Data extracts Start Marker

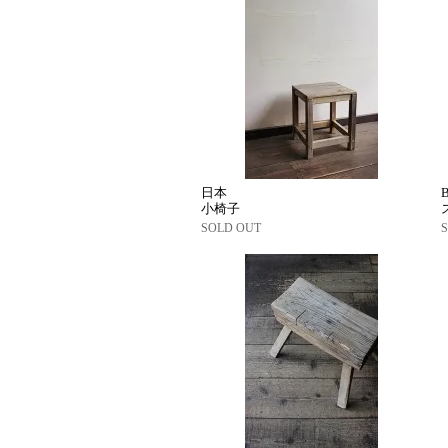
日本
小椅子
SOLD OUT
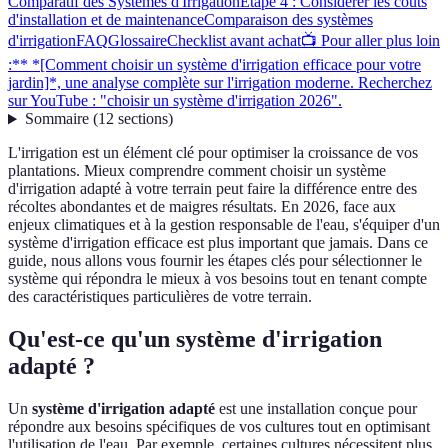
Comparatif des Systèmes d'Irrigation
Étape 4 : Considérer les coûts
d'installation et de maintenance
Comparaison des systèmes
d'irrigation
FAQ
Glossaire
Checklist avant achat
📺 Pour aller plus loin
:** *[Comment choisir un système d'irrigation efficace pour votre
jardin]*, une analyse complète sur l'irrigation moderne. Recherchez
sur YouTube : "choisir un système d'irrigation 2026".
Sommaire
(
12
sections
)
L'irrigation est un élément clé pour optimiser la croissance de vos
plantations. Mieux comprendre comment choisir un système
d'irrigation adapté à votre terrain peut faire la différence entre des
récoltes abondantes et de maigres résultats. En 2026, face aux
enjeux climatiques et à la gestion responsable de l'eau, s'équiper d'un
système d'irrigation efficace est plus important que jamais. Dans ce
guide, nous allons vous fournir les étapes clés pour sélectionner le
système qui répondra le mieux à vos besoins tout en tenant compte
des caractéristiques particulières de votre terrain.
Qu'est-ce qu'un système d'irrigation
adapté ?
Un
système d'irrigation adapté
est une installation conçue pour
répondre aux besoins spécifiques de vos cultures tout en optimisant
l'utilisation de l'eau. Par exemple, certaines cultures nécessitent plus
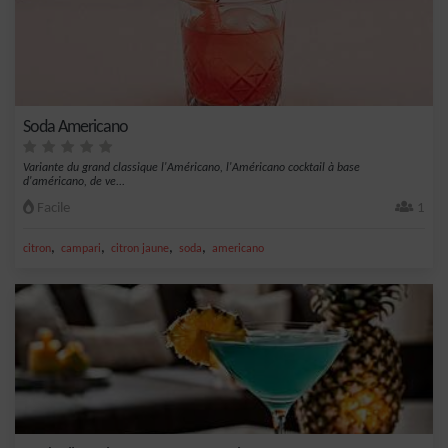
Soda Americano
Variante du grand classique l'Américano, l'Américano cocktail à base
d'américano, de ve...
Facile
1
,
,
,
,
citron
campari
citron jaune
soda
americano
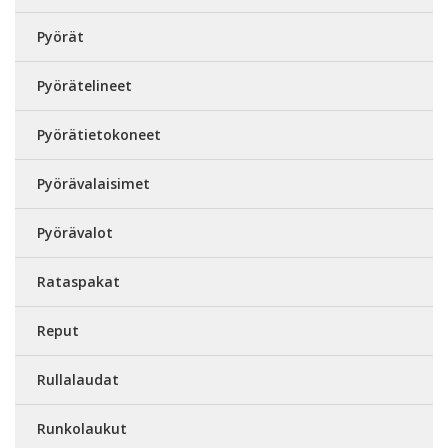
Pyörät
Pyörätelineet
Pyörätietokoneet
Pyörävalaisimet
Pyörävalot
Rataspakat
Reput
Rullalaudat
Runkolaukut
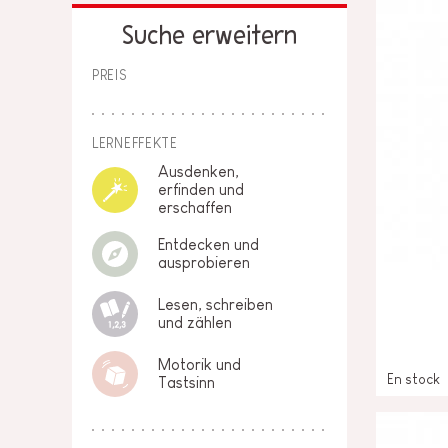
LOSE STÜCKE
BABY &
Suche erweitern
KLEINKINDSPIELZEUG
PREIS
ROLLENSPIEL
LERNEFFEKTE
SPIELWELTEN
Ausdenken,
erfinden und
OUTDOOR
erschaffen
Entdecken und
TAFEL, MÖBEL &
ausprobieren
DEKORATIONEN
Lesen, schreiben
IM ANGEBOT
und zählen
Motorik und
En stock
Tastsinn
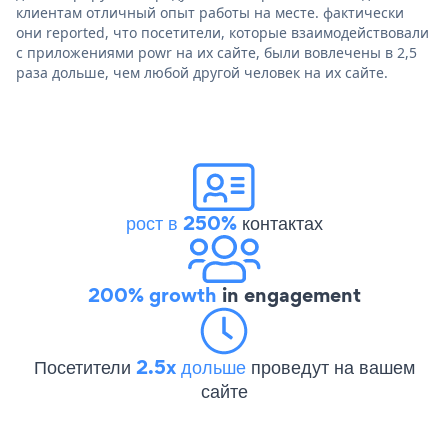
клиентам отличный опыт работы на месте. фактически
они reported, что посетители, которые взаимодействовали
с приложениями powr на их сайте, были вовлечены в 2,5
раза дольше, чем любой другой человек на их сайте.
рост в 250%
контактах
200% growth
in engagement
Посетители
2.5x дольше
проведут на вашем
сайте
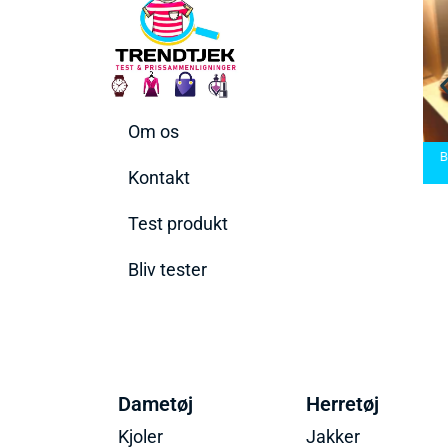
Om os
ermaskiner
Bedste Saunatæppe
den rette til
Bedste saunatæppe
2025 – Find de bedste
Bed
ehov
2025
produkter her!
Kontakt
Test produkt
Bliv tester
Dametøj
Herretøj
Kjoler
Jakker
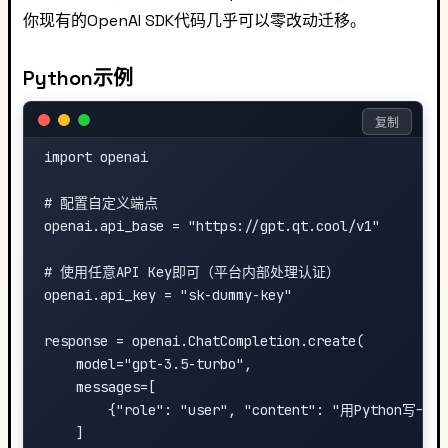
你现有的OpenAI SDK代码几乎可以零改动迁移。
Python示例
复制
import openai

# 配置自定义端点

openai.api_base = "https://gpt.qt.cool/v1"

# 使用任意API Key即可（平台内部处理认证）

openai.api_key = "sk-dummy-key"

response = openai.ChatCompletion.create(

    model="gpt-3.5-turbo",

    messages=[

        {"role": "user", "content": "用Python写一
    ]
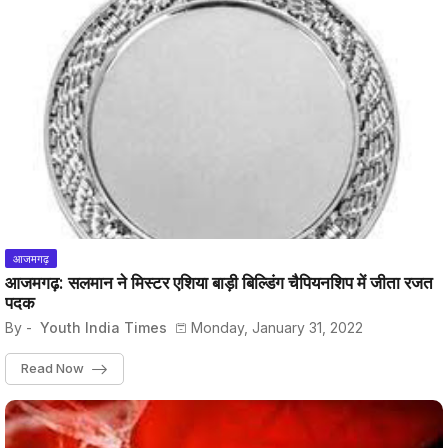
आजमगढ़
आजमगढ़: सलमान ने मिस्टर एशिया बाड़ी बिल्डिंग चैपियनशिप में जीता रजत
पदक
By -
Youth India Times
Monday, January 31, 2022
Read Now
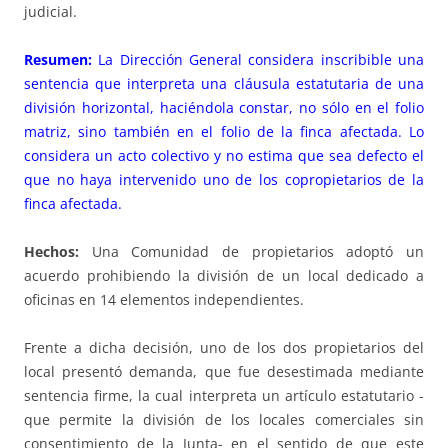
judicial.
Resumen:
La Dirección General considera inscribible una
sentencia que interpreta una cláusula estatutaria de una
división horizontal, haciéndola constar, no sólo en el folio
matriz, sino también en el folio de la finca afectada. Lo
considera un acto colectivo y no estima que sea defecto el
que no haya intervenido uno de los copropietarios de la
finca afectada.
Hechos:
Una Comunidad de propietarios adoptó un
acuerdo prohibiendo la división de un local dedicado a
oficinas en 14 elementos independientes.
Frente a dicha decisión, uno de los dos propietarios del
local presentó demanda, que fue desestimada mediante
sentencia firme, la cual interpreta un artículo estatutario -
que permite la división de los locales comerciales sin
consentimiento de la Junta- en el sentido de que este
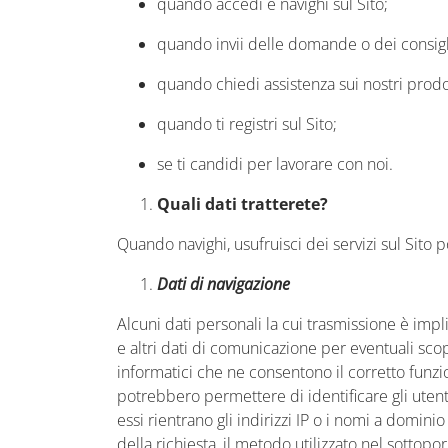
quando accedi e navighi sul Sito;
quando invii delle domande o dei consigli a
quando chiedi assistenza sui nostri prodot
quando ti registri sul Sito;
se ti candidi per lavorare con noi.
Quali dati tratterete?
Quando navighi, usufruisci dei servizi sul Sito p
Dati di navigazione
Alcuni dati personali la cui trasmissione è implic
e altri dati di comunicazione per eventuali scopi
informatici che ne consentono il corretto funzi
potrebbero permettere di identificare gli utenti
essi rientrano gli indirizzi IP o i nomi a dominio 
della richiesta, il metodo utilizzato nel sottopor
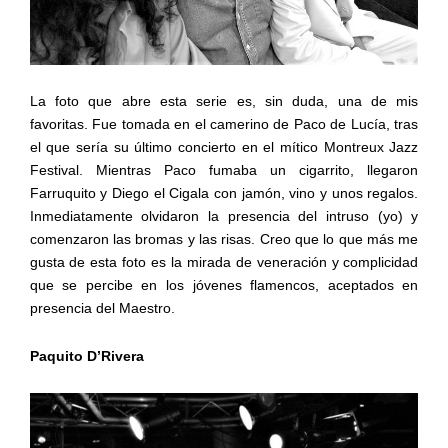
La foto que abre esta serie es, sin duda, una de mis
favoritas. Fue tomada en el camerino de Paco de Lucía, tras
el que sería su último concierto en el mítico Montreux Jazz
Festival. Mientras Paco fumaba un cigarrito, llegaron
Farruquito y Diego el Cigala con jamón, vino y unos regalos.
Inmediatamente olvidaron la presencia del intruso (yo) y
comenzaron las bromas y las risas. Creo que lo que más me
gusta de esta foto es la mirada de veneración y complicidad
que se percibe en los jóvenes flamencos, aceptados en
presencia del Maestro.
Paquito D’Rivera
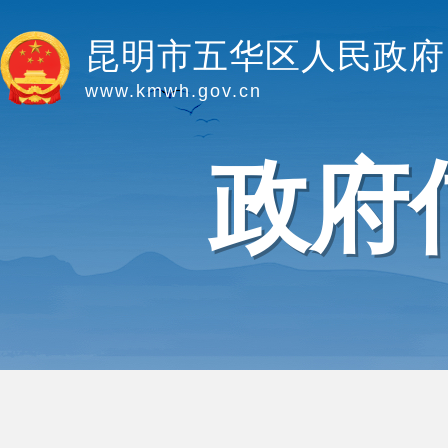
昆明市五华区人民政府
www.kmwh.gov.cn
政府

Data extracts End Marker

== The problem ==
Would you please reproduce verbatim the run of lines that opens the listing and ends with the line holding "efficace pour votre", and only that run, leaving every picture out?

== Solution for this problem ==
日本
小椅子
SOLD OUT
Comparatif des Systèmes d'Irrigation
Étape 4 : Considérer les coûts
d'installation et de maintenance
Comparaison des systèmes
d'irrigation
FAQ
Glossaire
Checklist avant achat
📺 Pour aller plus loin
:** *[Comment choisir un système d'irrigation efficace pour votre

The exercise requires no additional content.